■ **WHAT YOU SHOULD DO**
If a record contains a picture, skip the picture and transcribe the rest exactly.
⁂
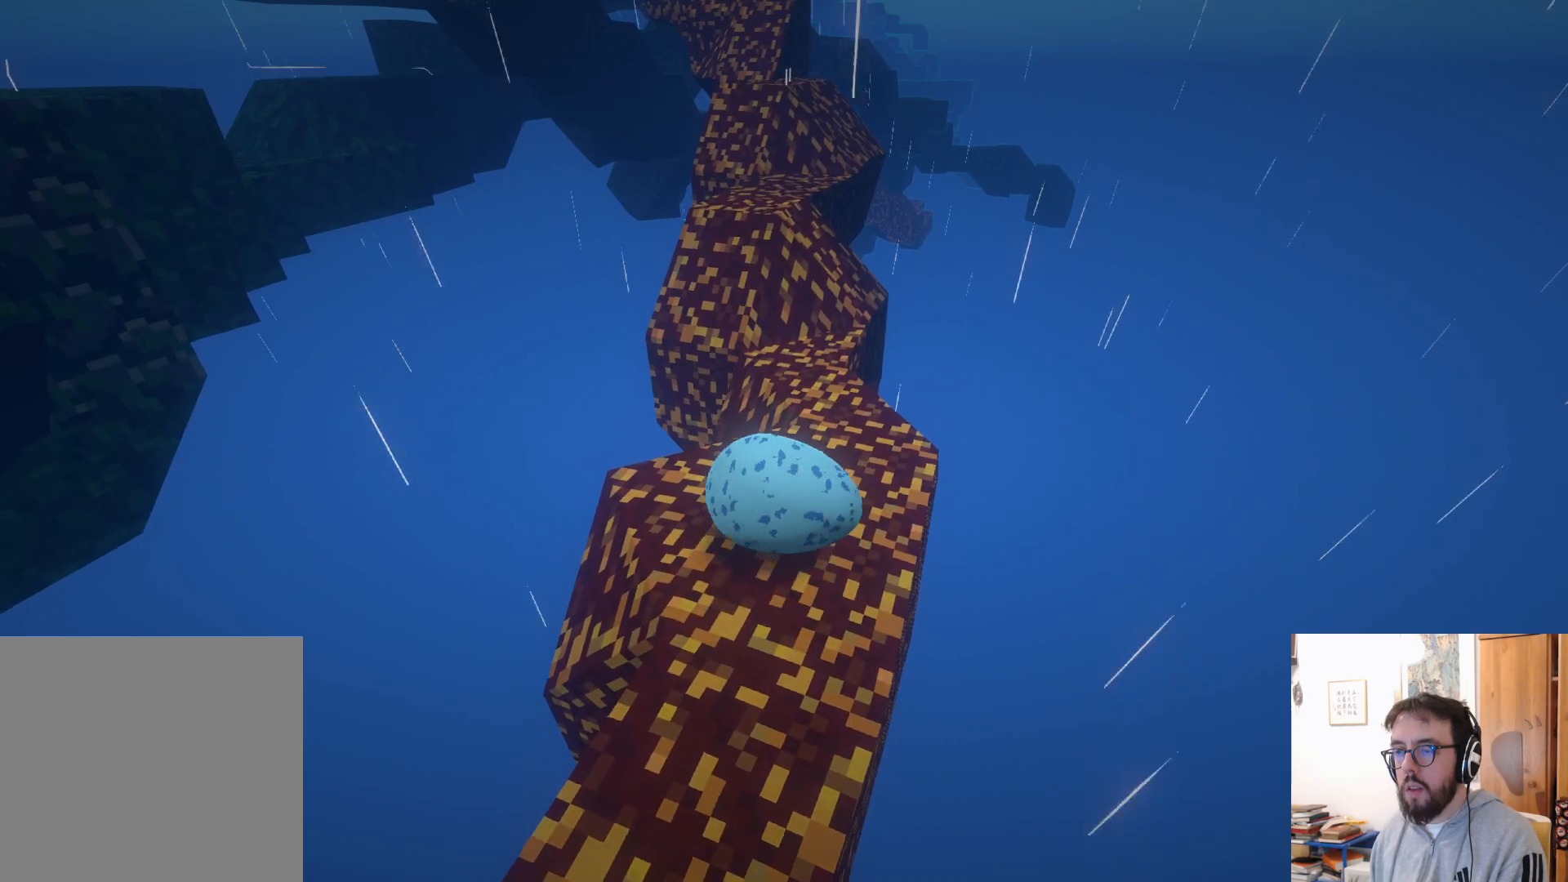
{"buttons": [], "left_stick": "up", "right_stick": "center", "events": [[166, "left_stick", "center"], [333, "left_stick", "up"]]}
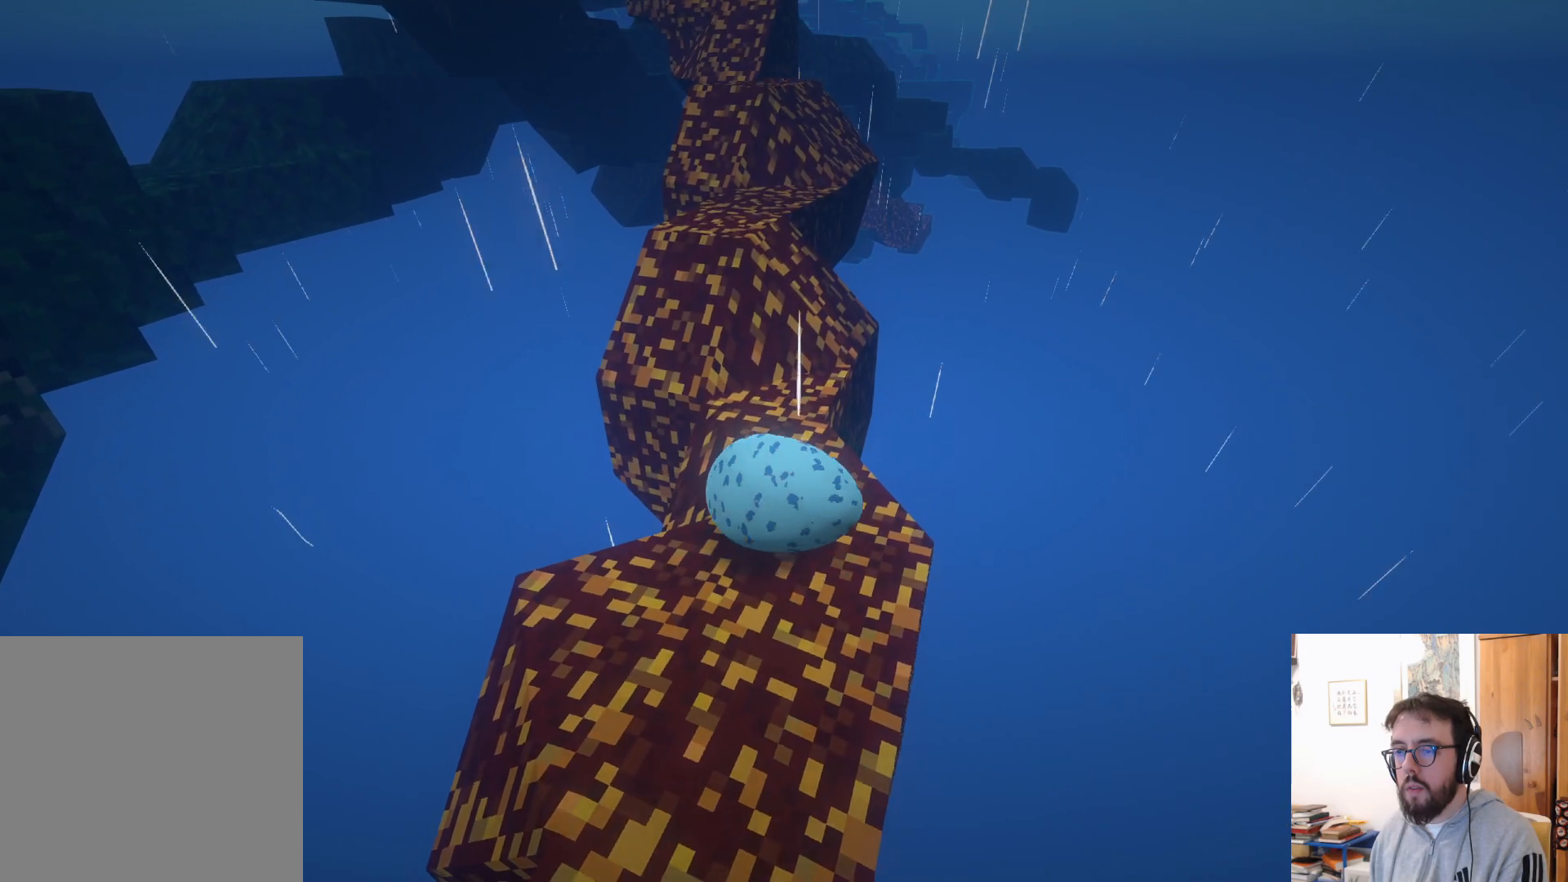
{"buttons": ["A"], "left_stick": "center", "right_stick": "center", "events": [[350, "left_stick", "up-left"], [416, "A", "down"], [500, "left_stick", "center"]]}
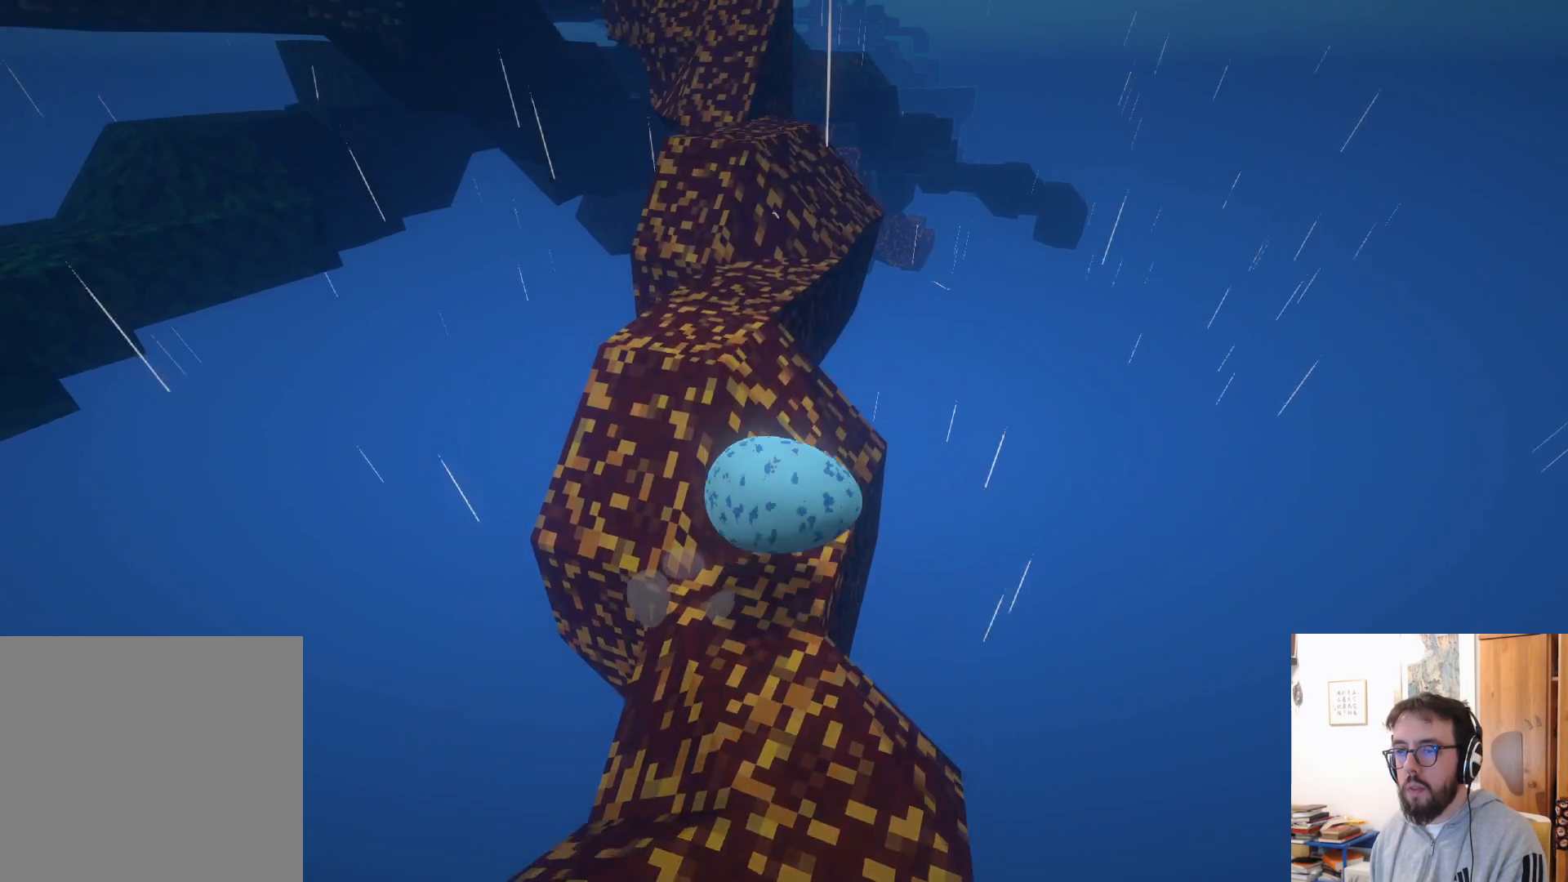
{"buttons": [], "left_stick": "center", "right_stick": "center", "events": [[133, "A", "up"]]}
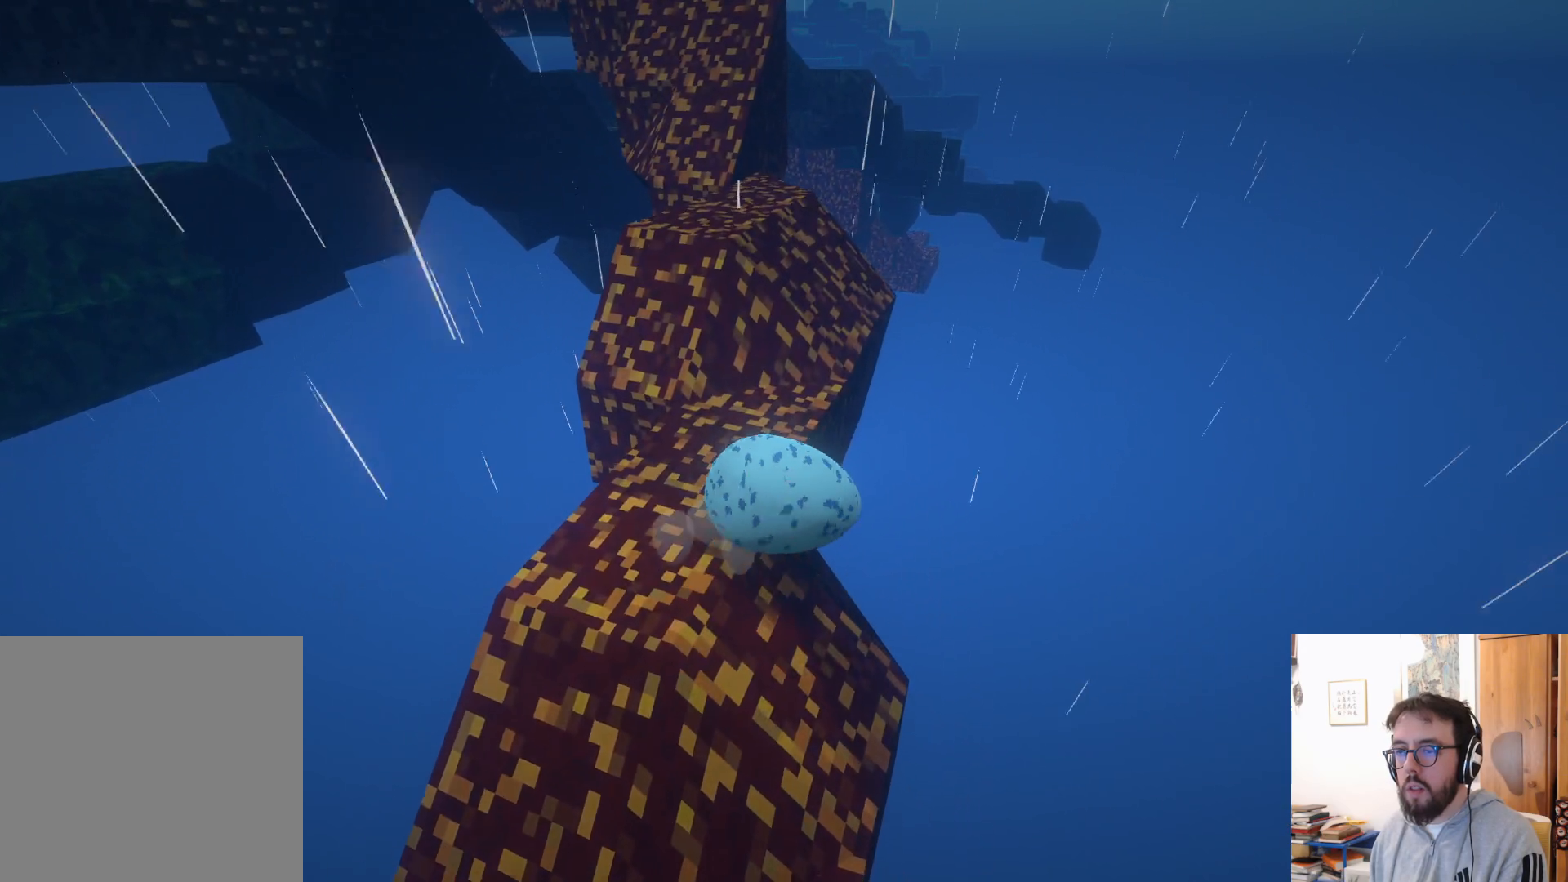
{"buttons": ["L3"], "left_stick": "left", "right_stick": "center", "events": [[166, "left_stick", "left"], [450, "L3", "down"]]}
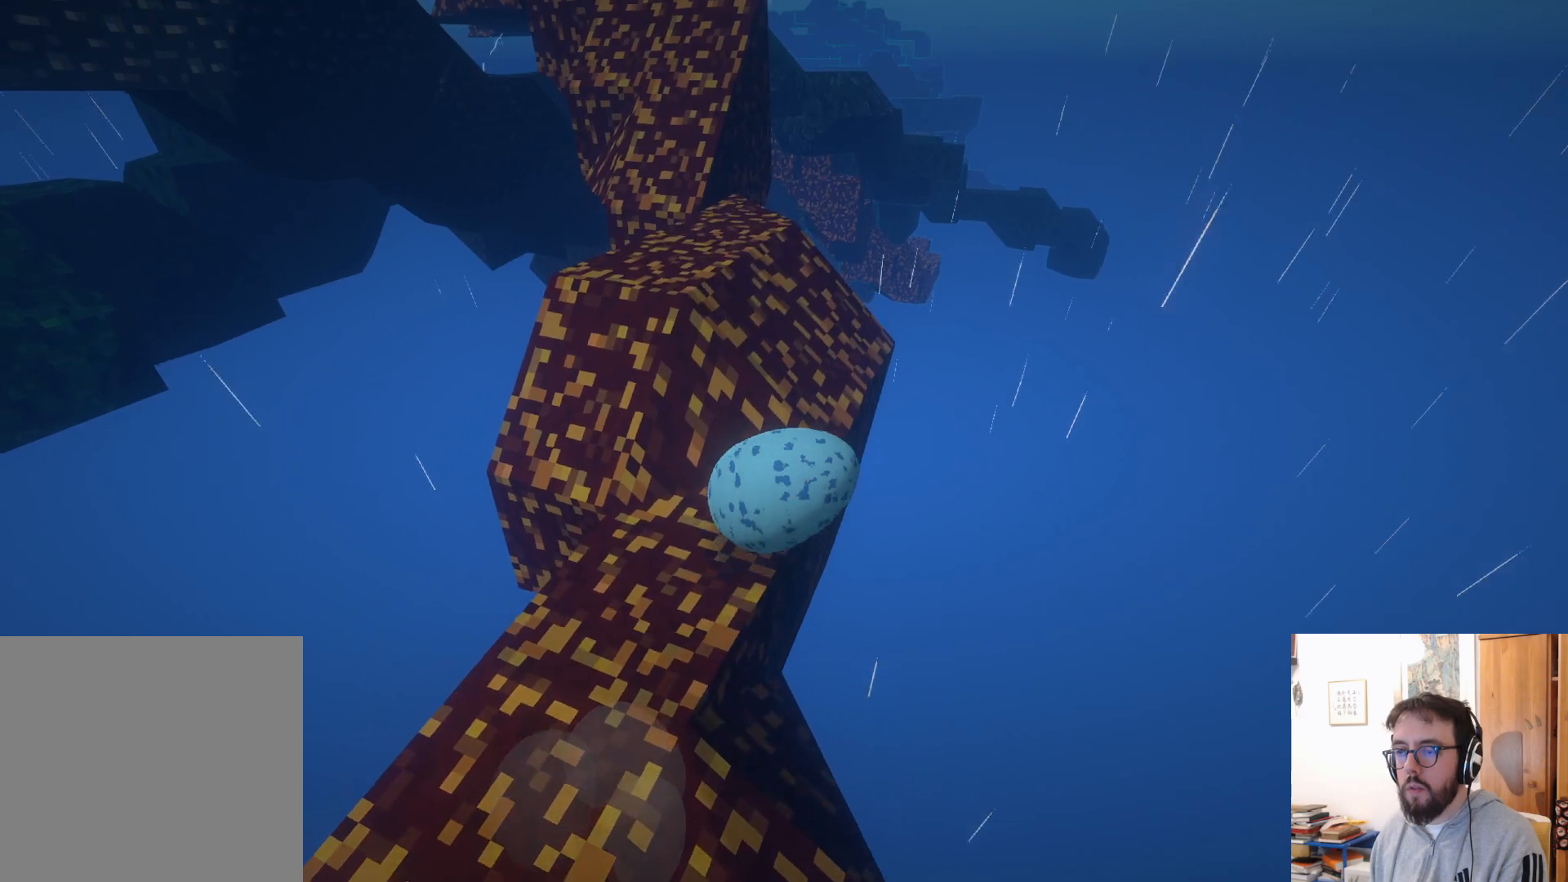
{"buttons": [], "left_stick": "down", "right_stick": "center", "events": [[50, "left_stick", "down-left"], [200, "left_stick", "down"], [316, "L3", "up"]]}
⁂
■ **EXERCISE ANSWER**
{"buttons": [], "left_stick": "up", "right_stick": "center", "events": [[166, "left_stick", "center"], [333, "left_stick", "up"]]}
{"buttons": ["A"], "left_stick": "center", "right_stick": "center", "events": [[350, "left_stick", "up-left"], [416, "A", "down"], [500, "left_stick", "center"]]}
{"buttons": [], "left_stick": "center", "right_stick": "center", "events": [[133, "A", "up"]]}
{"buttons": ["L3"], "left_stick": "left", "right_stick": "center", "events": [[166, "left_stick", "left"], [450, "L3", "down"]]}
{"buttons": [], "left_stick": "down", "right_stick": "center", "events": [[50, "left_stick", "down-left"], [200, "left_stick", "down"], [316, "L3", "up"]]}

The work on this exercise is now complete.